Through all of this exploration, I found myself embracing amazing opportunities like working in San Francisco for Mozilla and becoming the President of Innoblue, the entrepreneurship group at Penn State.

This past semester — my last at Penn State — I was fortunate to intern at my dream company, Remind.com, an educational tech company based in SF. I was at the end of my college journey, it seemed obvious that I would intern for Remind and join them full time after I graduated.

That is, until one night where the founder of Remind, someone I consider a close mentor, asked me a few probing questions. Bouncing back and forth about my future plans, he asked me to reflect on:

-Who am I?

-What do I value?

-Why do I exist?

Oddly existential for midnight on a Friday.

Independent of life decisions, career choices, or really any specifics whatsoever, I had to decide what mattered me to more than anything.

I came up with 3 core values that guided my life. I looked for one key factor in each of them — when was I my most authentic self and when was I happiest?

Deep Impact

The first core value I came to was deep impact. I thought back to an Innoblue entrepreneurship workshop where a student came up after and said “Eli, I’ve chosen this entirely different career path and I’m so happy now, thank you so much”. Making a deep impact on students’ lives made me extremely happy and felt entirely authentic and natural for me.

Empowerment

I’ve found that the way I most consistently make a deep impact on peoples’ lives is through empowerment. In the same way that Penn State gave me a wide range of tools to explore myself, I love — absolutely love — teaching others and giving them the tools to improve their own lives and find happiness.

Scale

Even when I made a deep impact through empowering others, I realized there was still something missing . I wasn’t entirely content with the fact that I had helped that one person. I had the urge to help as many people as possible. I wanted to tell everyone about Innoblue or the class I was teaching and I wanted to scale out my methods of helping to as many people as possible. Seeing 1000’s of people attend Innoblue workshops or events in a single semester was one of the most rewarding experiences I’ve been able to be a part of.

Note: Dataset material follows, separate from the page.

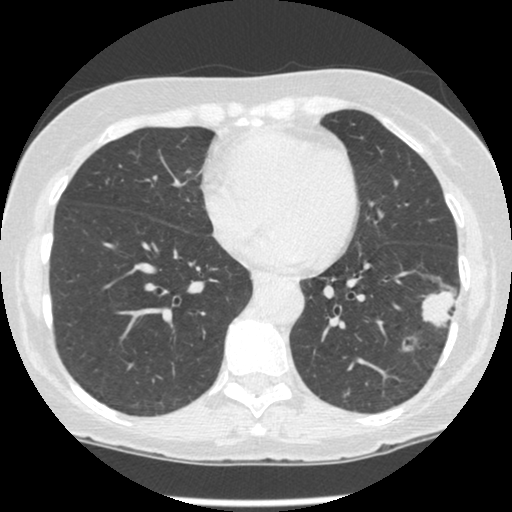
Low-dose screening chest CT, one axial slice. Slice 96 of 247 in the series (ordered by position). 120 kVp. Lung window (W 1500 / L -600 HU). 1.25 mm slice thickness. 512 × 512 image matrix, field of view 303 × 303 mm.
Structures marked on this image (expert manual segmentation):
- lesion 1 (tumor, lower lobe of left lung): bounding box [x1, y1, x2, y2] px = [422, 290, 455, 327]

These three guiding principles in order — deep impact, empowerment, and scale — have become the foundation of my decision making process. With this framework, I created a list of all of the potential things I could with my life (or at least this upcoming year).

While many ideas catch my eye, such as traveling around the world, being a consultant, or working at a cool startup, this framework for my own values helped me filter through what really mattered to me and what would make me the happiest.

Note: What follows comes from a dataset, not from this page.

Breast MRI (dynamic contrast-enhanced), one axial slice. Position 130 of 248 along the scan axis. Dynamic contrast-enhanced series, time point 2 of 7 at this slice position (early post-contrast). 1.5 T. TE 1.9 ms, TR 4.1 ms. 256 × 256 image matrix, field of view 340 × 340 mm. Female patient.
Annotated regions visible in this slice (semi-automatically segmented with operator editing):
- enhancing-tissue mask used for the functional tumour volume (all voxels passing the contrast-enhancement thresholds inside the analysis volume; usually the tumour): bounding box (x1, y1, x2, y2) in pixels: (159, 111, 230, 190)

From this process, I came to an extremely important conclusion. The only way I was going to find my maximum level of happiness was through starting my own company with the aim of having a deep, empowering impact on a lot of people. With the help of one of my best friends, we decided that we wanted to help middle and high schoolers learn computer science.

As soon as that became clear to me, all the logistics fell into place. I found two amazing co-founders, we started talking with customers, and for the past month I’ve fallen in love with our company, abstractEd. All the excuses I had told myself — my friends wouldn’t accept me or I wouldn’t be able to support myself — disintegrated as they were replaced by the confidence of knowing my core values.

I want to stop here for a moment and recognize that the internship with Remind was one of the greatest opportunities possible for me. I fell in love with education even more than I already was, I got to learn from some of the best in the industry (special thanks to my boss, Rachel, and our founder, Brett) and it only ignited my passion for what I’m doing now. I couldn’t of found a better company to intern for or a better family to learn from.

That being said, I’m so excited for this next step of my life. In May I’ll be moving out to San Francisco with my co-founders to work on abstractEd full time.

Penn State’s playground allowed me to explore a wide array of opportunities. Every twist, turn, and adventure led me to where I am right now, and it all turned out perfectly. With each new step, I had an amazing support network of my friends, family and Penn State faculty that were able to provide me with guidance and help me explore my passions. They gave me the confidence to explore each new day, fail consistently, and discover what makes me tick.

As the song goes, “thou didst mold us dear Old State” and for that, I am ever grateful.